Wzorzec sędziego Sądu Najwyższego
Prawnikiem, który w sieci pisał w sty­lu: „Bronisław Komorowski, Ewa Kopacz, Donald Tusk, Maciej Lasek, prokurato­rzy od »śledztwa« - wypad pajace” albo „O opozycji nawet szkoda gadać. Intelek­tualne tuzy typu Grześ, Borysek i Michaś to »prawdziwi« mężowie stanu - nadają się do polityki jak Ryśki”, zainteresowały się media prorządowe: TVP Info, Republika, Polskie Radio. Stał się głównym orędowni­kiem zmian w sądownictwie.
   52-letni Adam Tomczyński, który sędzią przestał być 15 lat temu, w tych mediach nazywany jest sędzią, wieloletnim sędzią, a niekiedy doktorem, choć jako obecnie współpracownik w Katedrze Prawa Prywat­nego Europejskiej Wyższej Szkoły Prawa i Administracji podpisywany jest skrom­nym „pr”, po prostu prawnik.

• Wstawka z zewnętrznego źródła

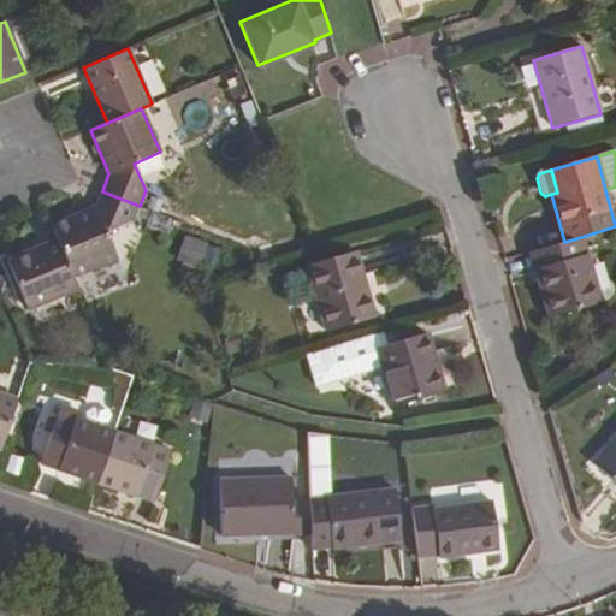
[(49,225),(55,240),(72,278),(118,260),(107,234),(134,221),(140,206),(102,191),(95,208),(49,225)]
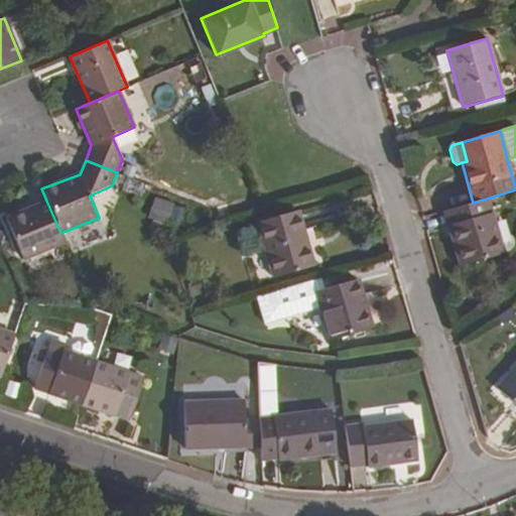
[(158,196),(147,214),(172,230),(183,212),(158,196)]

   W telewizji Republika, gdzie jest prak­tycznie stałym komentatorem, peroro­wał, jacy powinni być sędziowie Sądu Najwyższego: „Sędziowie rejonowi, zresz­tą ze mną tak samo było - jak patrzyłem w górę na sędziów Sądu Najwyższego, to ja zawsze chciałem znaleźć tam jakieś wzo­ry, żeby być taki jak ten sędzia Sądu Naj­wyższego, bo on dobrze orzeka, mądrze się zachowuje. I kłopot jest taki, że wielu sędziom sądów rejonowych było ciężko te wzorce w sędziach Sądu Najwyższego znaleźć. Dlatego, że część z nich to jesz­cze sędziowie z czasów stanu wojennego, mający na koncie różnego rodzaju nie najciekawsze orzeczenia sądowe związa­ne ze stanem wojennym, a także ludzie, którzy zrobili dość dużą karierę na prze­łomie 89/90 i często ta kariera nie była tak uzasadniona jak powinna być. Mądre orzecznictwo i wzorce osobowe - mam na­dzieję, że nowy skład Sądu Najwyższego jedno i drugie zapewni”.

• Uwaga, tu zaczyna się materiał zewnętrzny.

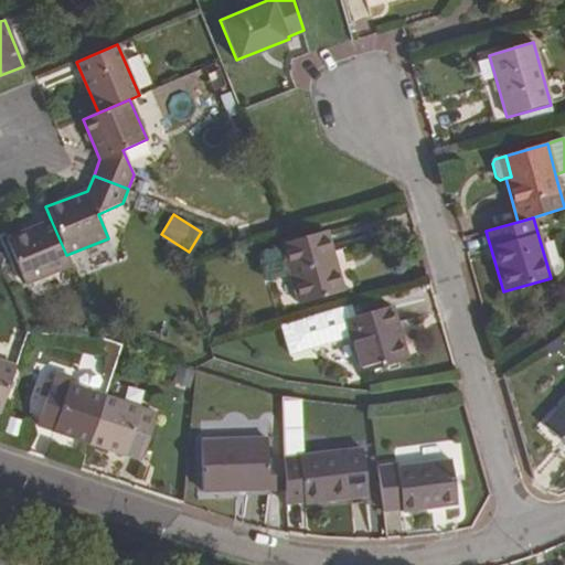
[(6,238),(25,285),(71,266),(66,255),(51,220),(6,238)]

   Kiedy ogłoszono nabór, Adam Tom­czyński zgłosił się jako kandydat do Izby Dyscyplinarnej Sądu Najwyższego. Na nie­dawnym posiedzeniu KRS z ponad 50 kan­dydatur wybrano 12 przyszłych sędziów Sądu Najwyższego - w tym jego. „Zespół KRS stwierdził, że szerokie spektrum jego działalności pokazuje, że wyróżnia się wiedzą prawniczą i zarekomendował go stosunkiem głosów 3:2” - zapisano w pro­tokole posiedzenia. Poseł Stanisław Pio­trowicz uzasadniał, dlaczego Tomczyński nadaje się na tę funkcję: „Dostrzega ko­nieczność reform wymiaru sprawiedliwo­ści i jest świadom zadań, jakie stoją przed Izbą Dyscyplinarną”.

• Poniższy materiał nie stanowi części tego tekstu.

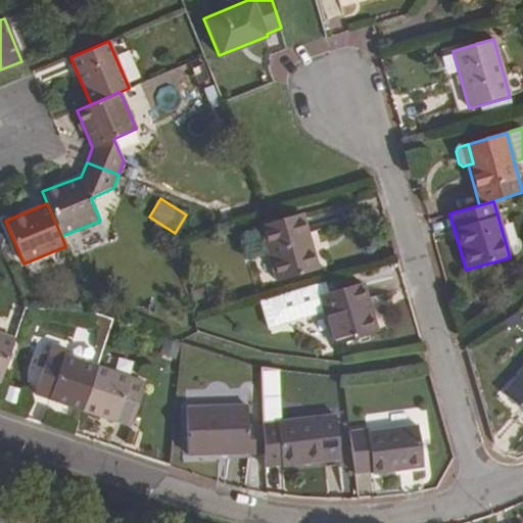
[(302,214),(259,225),(276,282),(318,270),(302,214)]
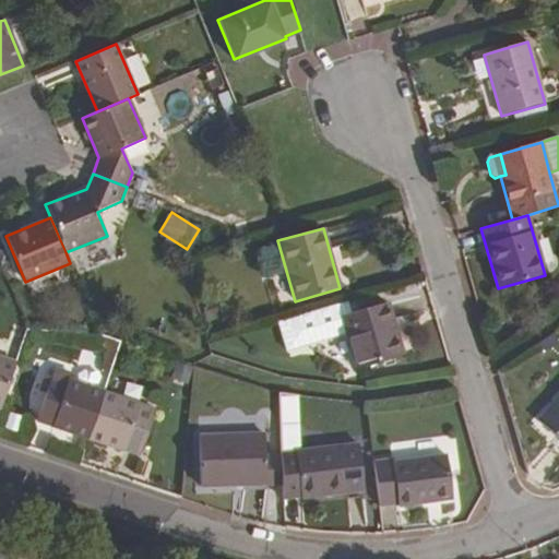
[(346,300),(277,321),(286,351),(347,332),(358,369),(403,356),(387,302),(351,313),(346,300)]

   - Cóż, dopuszczam sytuację, że taka oso­ba jak sędzia Tomczyński właśnie dzięki złym doświadczeniom życiowym może być teraz dobrym sędzią, bo będzie wiedzia­ła z autopsji, jak może wyglądać delikt dyscyplinarny - ironizuje Dariusz Baran w biurze CLiF-u. Sądy odmówiły mu od­szkodowania za błędny wyrok sędziów Czajki, Tomczyńskiego i Wilk o upadłości, co zrujnowało jego firmę. Uzasadniały to tym, że owa bezprawność „nie była ra­żąca”, a odpowiedzialność Skarbu Państwa powstaje jedynie w przypadku rażącej bez­prawności działania funkcjonariuszy pań­stwa. Szef CLiF-u skarży więc Polskę do Eu­ropejskiego Trybunału Praw Człowieka.
   Radca Tomczyński opublikował nie­dawno oświadczenie, z którego wynika, że nie ma sobie nic do zarzucenia. Nie waha się przy tym mówić w telewizyjnym studiu: „Trzeba zrozumieć i pogodzić się z tym, że ja - sędzia - jestem kimś, kto ma służyć temu, kto przyjdzie na naszą rozprawę. A mój wyrok to nie jest świ­stek papieru, który może sobie powiesić na ścianie, tylko tam jest napisane, że jest on wydany w imieniu Rzeczypospolitej.
I to powinno każdemu sędziemu dawać coś do zrozumienia”.